Prostate cancer (PCa) is the most common cancer in Sweden. While the local disease is rarely lethal, the 5-year survival of patients with metastatic disease is only about 30%. PCa metastases take place most often in the bone. These metastases often lead to disorganized and uncontrolled bone formation, leading to life-threating consequences.

Thus, to improve the overall survival of PCa patients it is crucial to prevent the establishment of bone metastasis and to reduce the growth of already established bone metastasis. PCa bone metastases arise and grow by a complex interaction between tumor cells and the bone microenvironment.

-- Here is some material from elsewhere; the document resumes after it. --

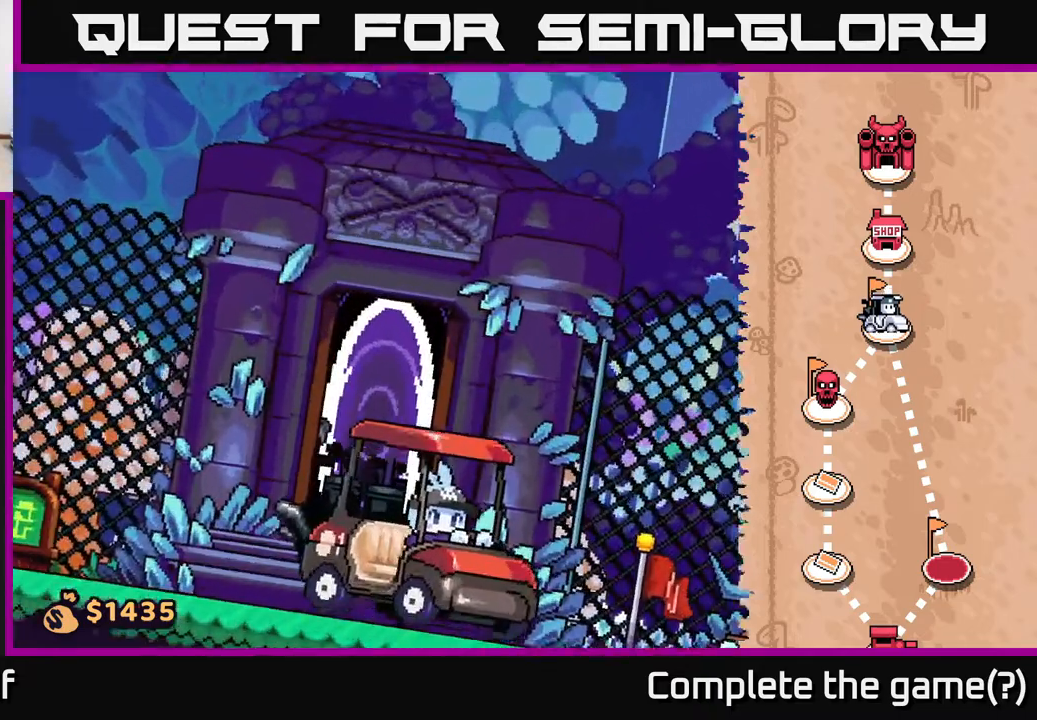
{"buttons": [], "left_stick": "center", "right_stick": "center", "events": []}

In our study, this interaction is analyzed by single cell resolution in intra tibial xenografts in mice with established PCa cell lines and patient derived tumor material.

We hypothesize that local sex steroid action in the bone microenvironment is crucial for the establishment and growth of the metastases.

In addition, we hypothesize that the underlying sex steroid-related cause(s) of bone metastases differ between PCa patients and, therefore, may be advantageous to develop personalized prevention and treatment of sclerotic bone metastases in PCa.

Our overall aim in this proposal is to facilitate the development of personalized prevention and treatment of sex steroid-dependent sclerotic bone metastases in PCa.

This challenge is tackled by our unique combination of expertise in sex steroid action, bone biology, and PCa treatment.